** Opening PASSAGE SHOWN block **

An open-source investigation has found that a top Russian military intelligence officer coordinated last year’s Salisbury chemical attack from a London hideout using his phone and a few messaging apps.
The award-winning website Bellingcat said late Friday that its joint analysis with the BBC helps establish the command structure Moscow’s GRU network of foreign agents used to poison former Russian spy Sergei Skripal and conduct other attacks. London and Washington identify the GRU as Russia’s main security threat to Western interests abroad.
Russia denies involvement in the Skripal case and calls other allegations against the GRU -- including its attempted hacking of the world’s chemical weapons watchdog in The Hague last year -- politically motivated.
The findings “shed light on the likely chain of command for this (and other) GRU overseas operations, with one coordinating senior officer communicating with headquarters in Moscow while the team on the ground receive limited to no new instructions,” the Bellingcat report said. “Evidence obtained by us on other international operations involving the same team suggests that this is a stable GRU operational model.” Britain’s Metropolitan Police said it could not comment on an “ongoing investigation”.
British officials have identified the two Russians suspected of delivering the nerve agent to Salsbury as GRU agents Alexander Mishkin and Anatoly Chepiga. Both men entered Britain using false passports and were captured on CCTV footage walking around the southern English town shortly before Skripal and his daughter Yulia were found slumped over on a park bench.

** Closing PASSAGE SHOWN block **

**WORK INSTRUCTIONS:** Copy everything from "British officials have" down to "a park bench." in the article on the Salisbury attack, swapping "false passports" for "forged passports". Rely on nothing but the article above.

** Opening SUPPLIED DATA block **

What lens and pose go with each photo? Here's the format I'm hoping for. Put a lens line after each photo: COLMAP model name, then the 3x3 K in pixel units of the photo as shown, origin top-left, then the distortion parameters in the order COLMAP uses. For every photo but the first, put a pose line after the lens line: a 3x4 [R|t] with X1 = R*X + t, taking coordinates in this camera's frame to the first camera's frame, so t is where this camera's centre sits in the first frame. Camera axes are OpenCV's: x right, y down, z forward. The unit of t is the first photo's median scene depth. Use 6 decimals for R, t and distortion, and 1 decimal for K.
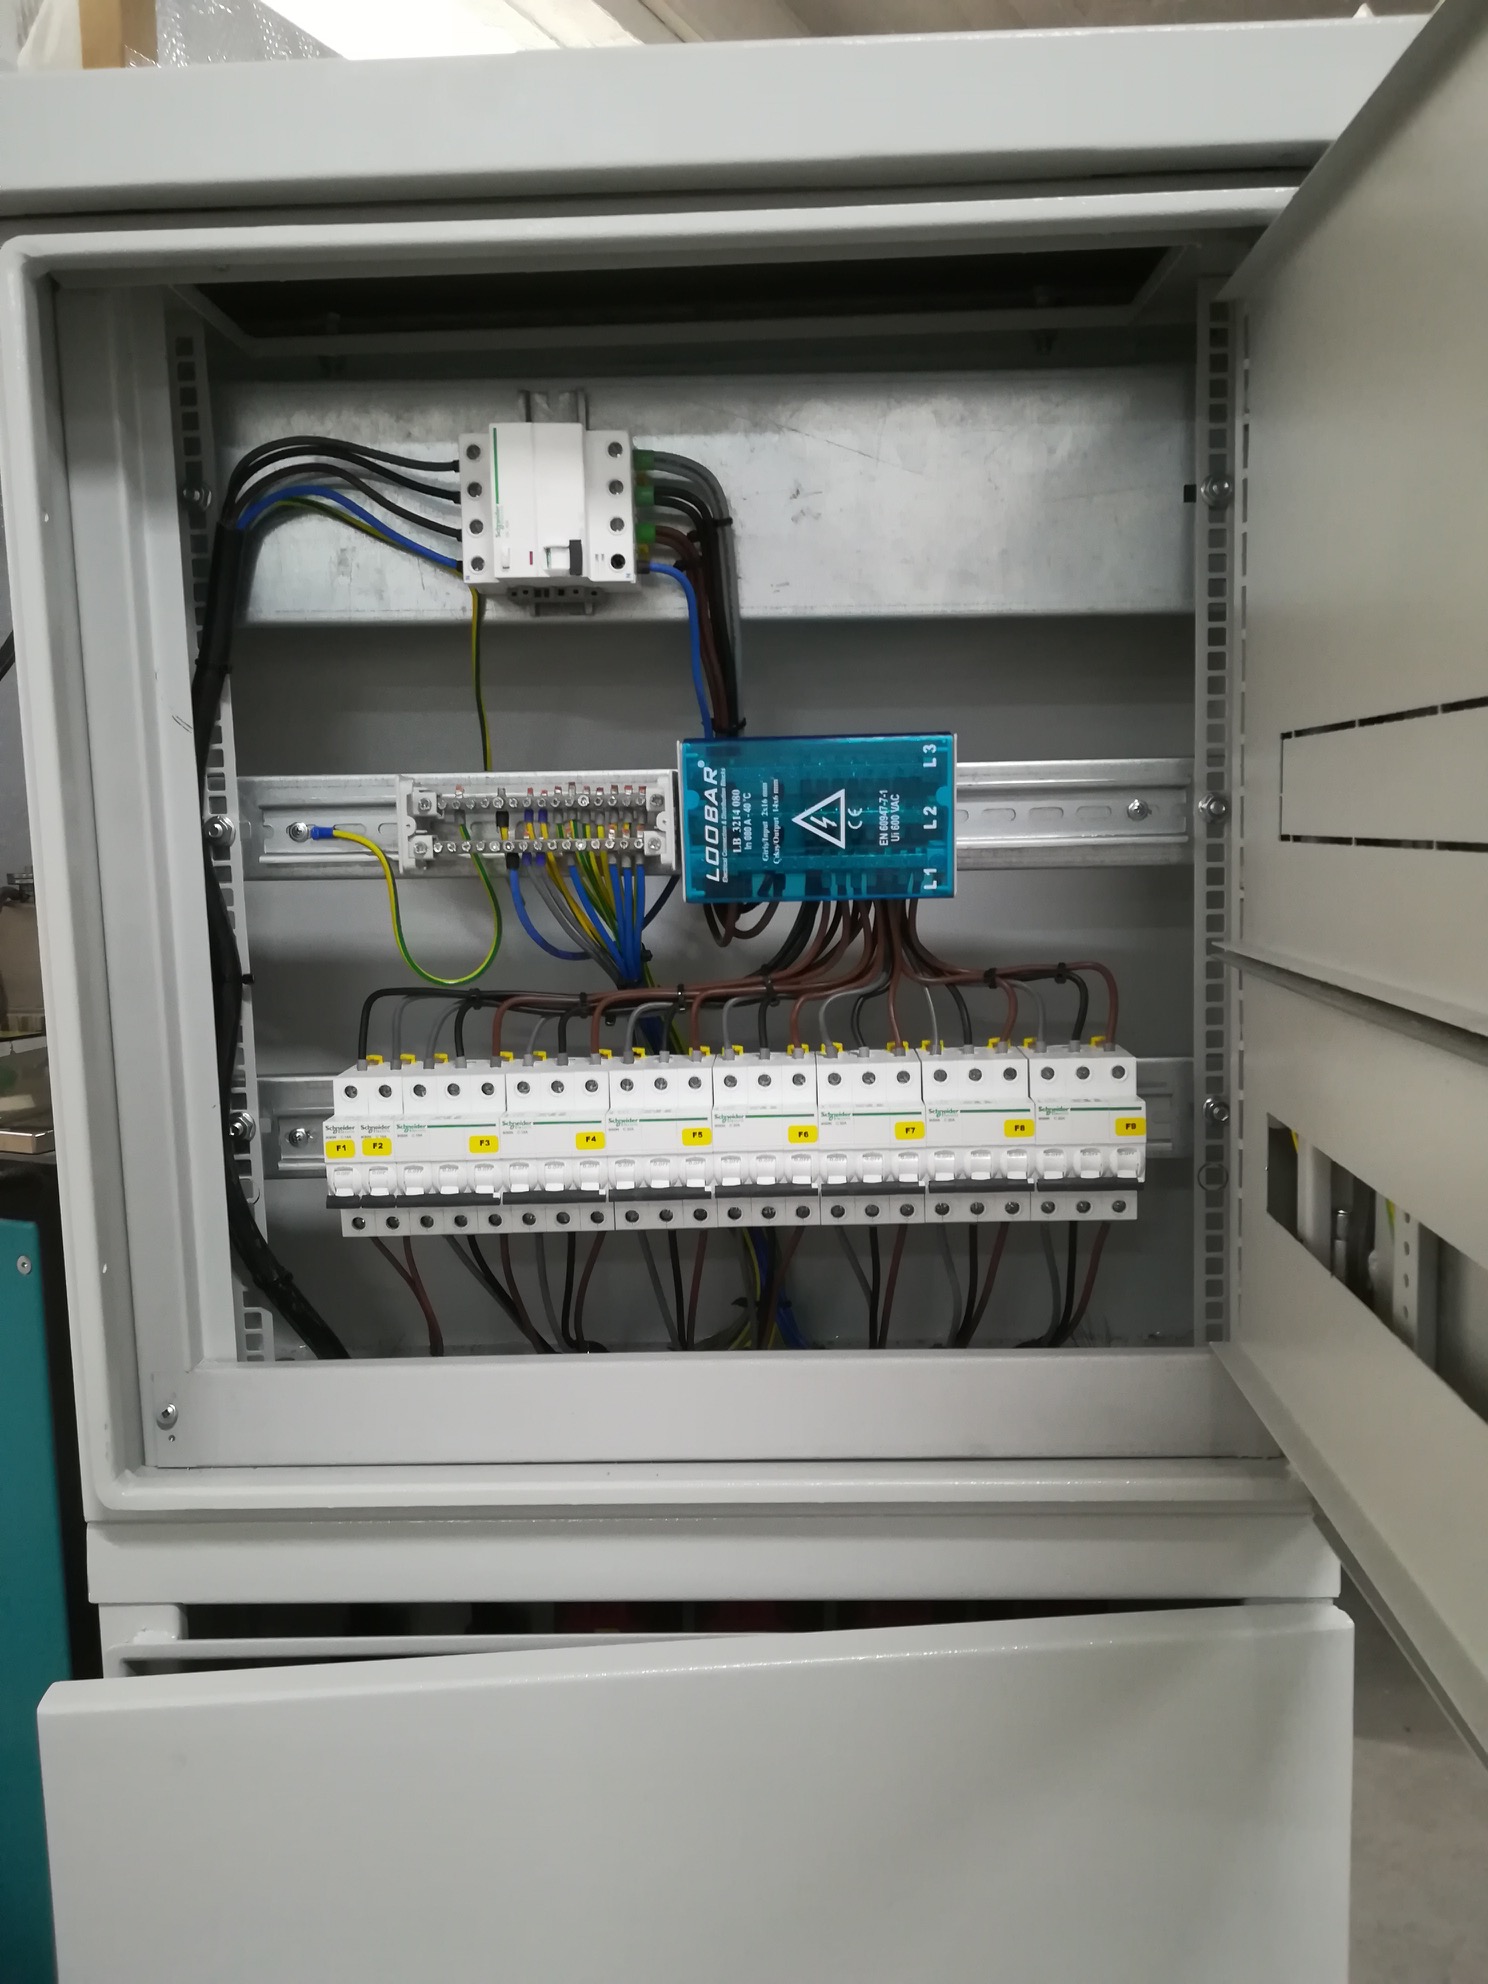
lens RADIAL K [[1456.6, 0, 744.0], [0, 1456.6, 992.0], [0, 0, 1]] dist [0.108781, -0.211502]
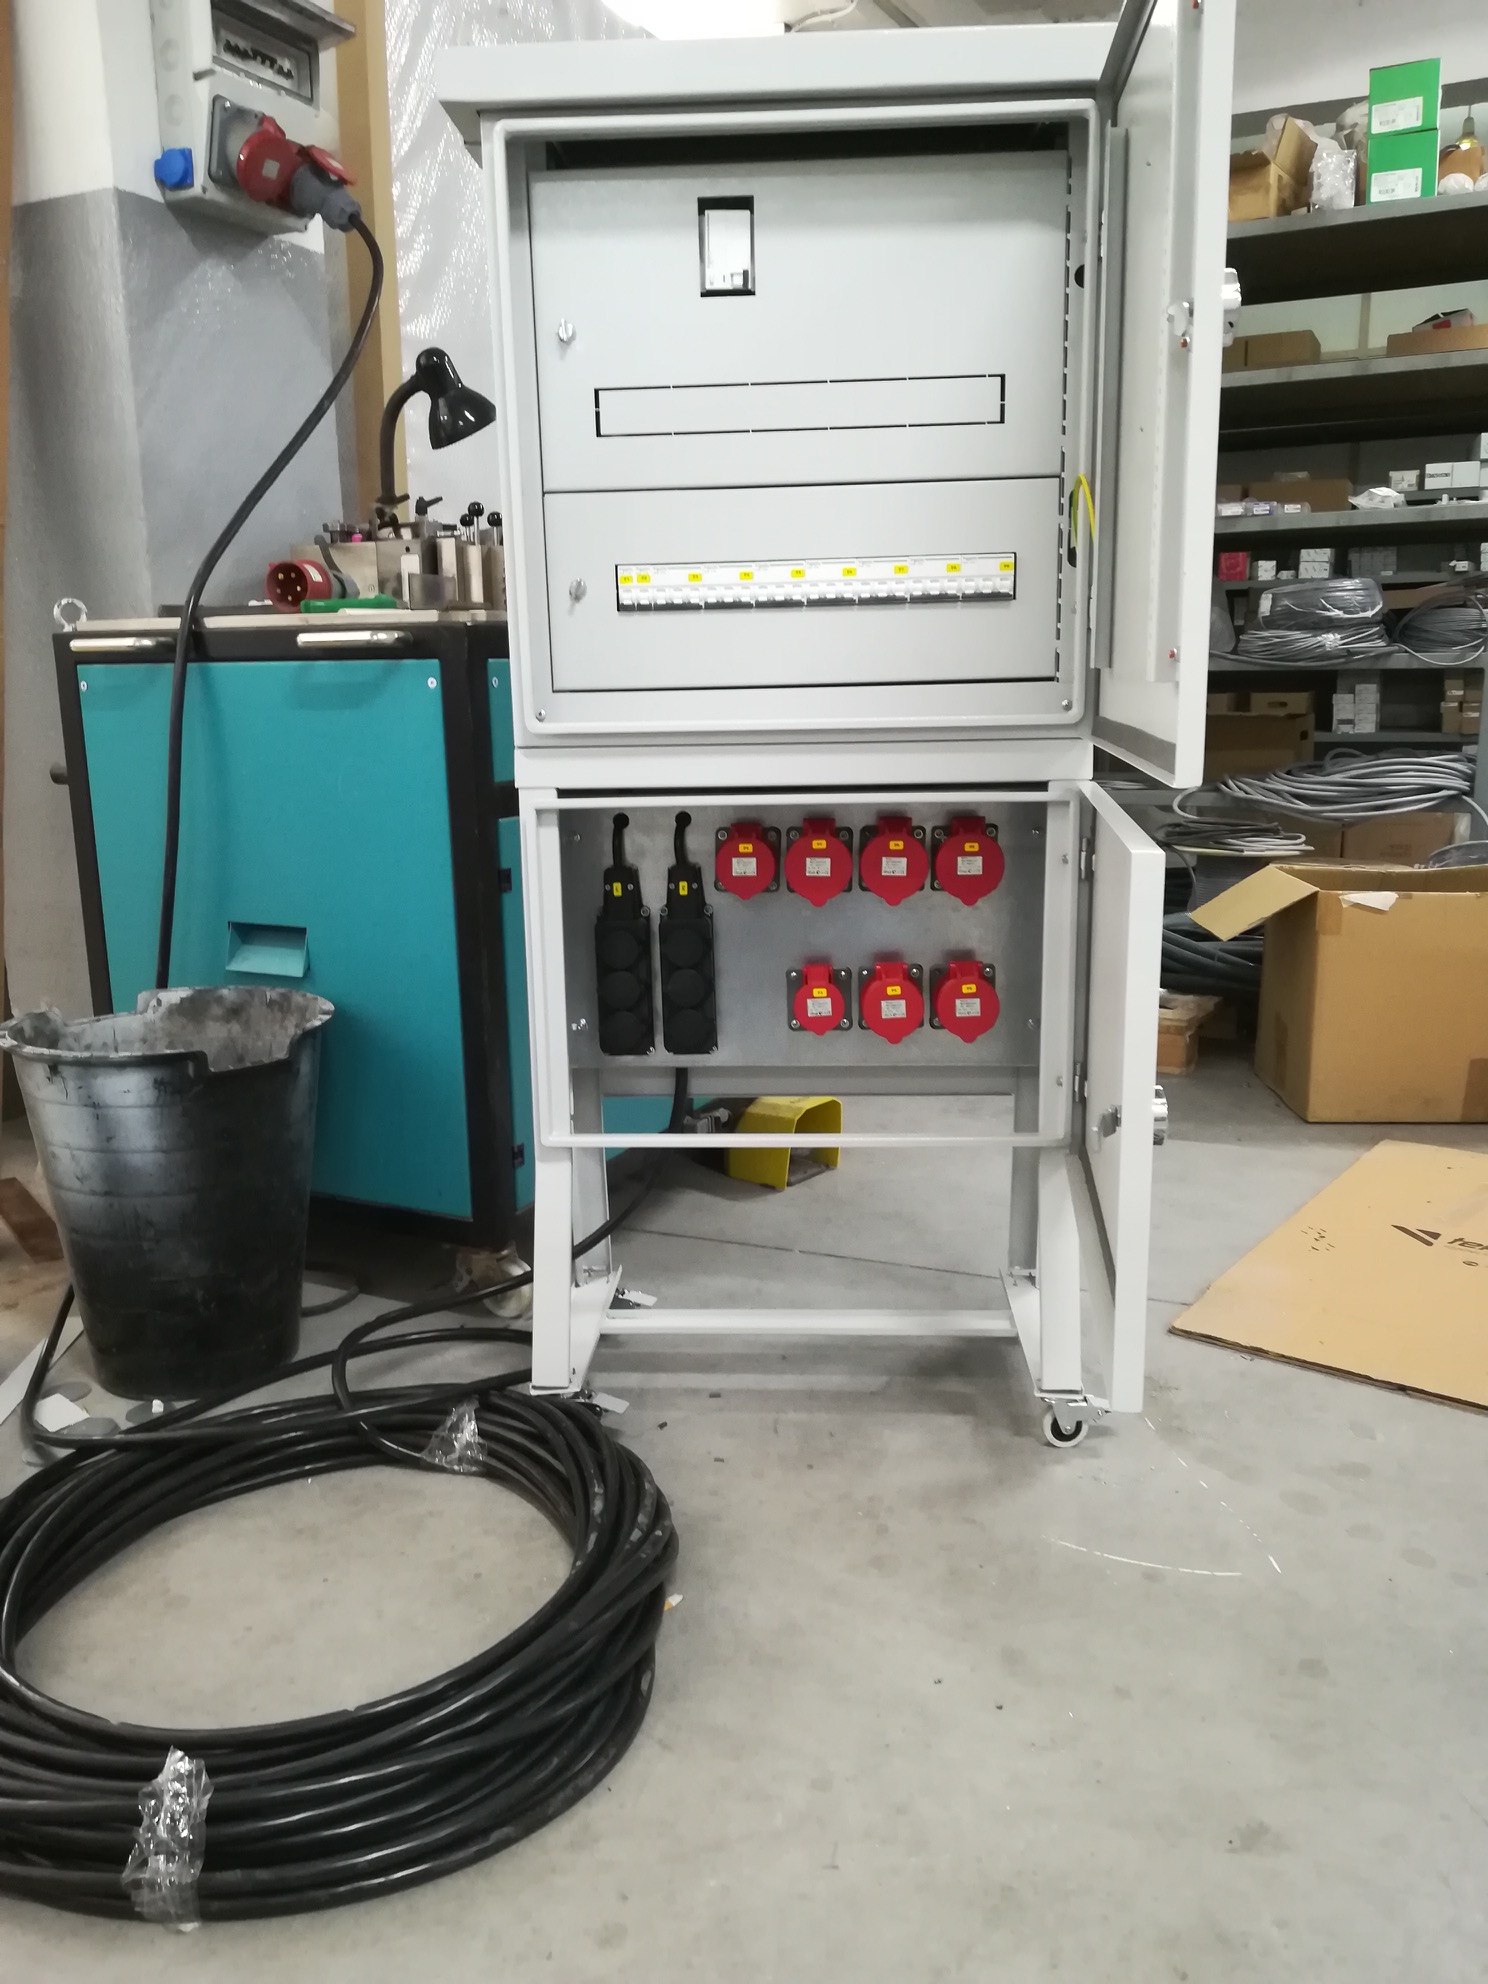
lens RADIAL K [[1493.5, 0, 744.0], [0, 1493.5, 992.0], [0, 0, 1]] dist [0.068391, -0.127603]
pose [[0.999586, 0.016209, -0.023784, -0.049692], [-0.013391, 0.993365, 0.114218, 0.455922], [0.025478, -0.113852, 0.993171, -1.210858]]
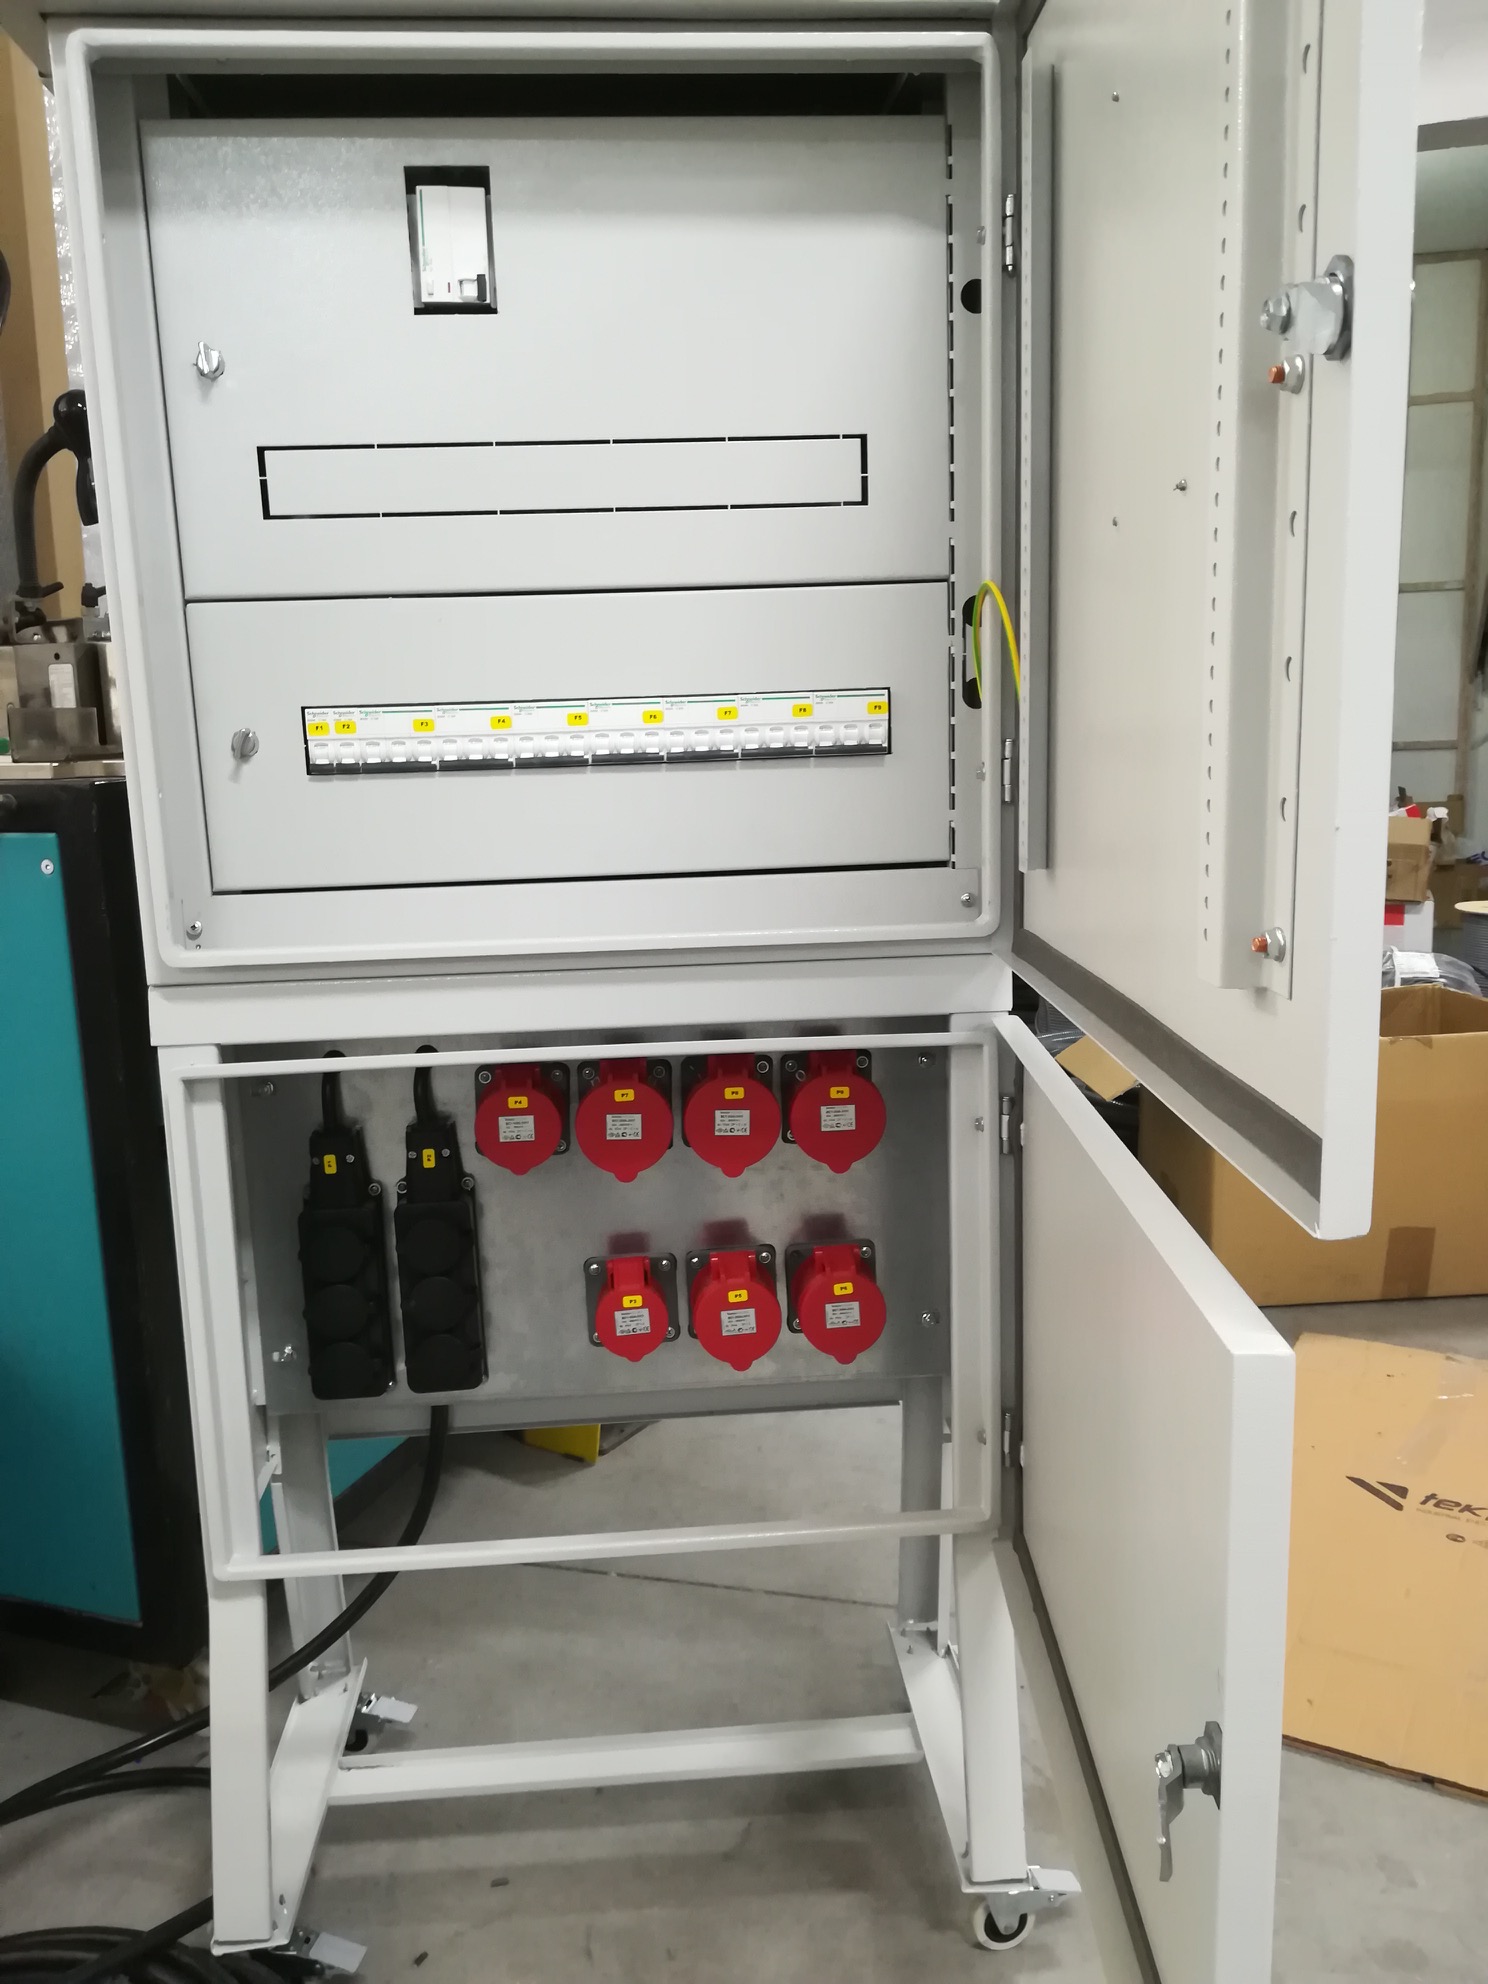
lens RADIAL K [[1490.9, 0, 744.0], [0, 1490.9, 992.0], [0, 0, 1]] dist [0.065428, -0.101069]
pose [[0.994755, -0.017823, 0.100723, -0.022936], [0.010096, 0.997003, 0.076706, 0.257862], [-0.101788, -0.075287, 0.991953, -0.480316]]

** Closing SUPPLIED DATA block **

**ANSWER TO THIS TASK:**
British officials have identified the two Russians suspected of delivering the nerve agent to Salsbury as GRU agents Alexander Mishkin and Anatoly Chepiga. Both men entered Britain using forged passports and were captured on CCTV footage walking around the southern English town shortly before Skripal and his daughter Yulia were found slumped over on a park bench.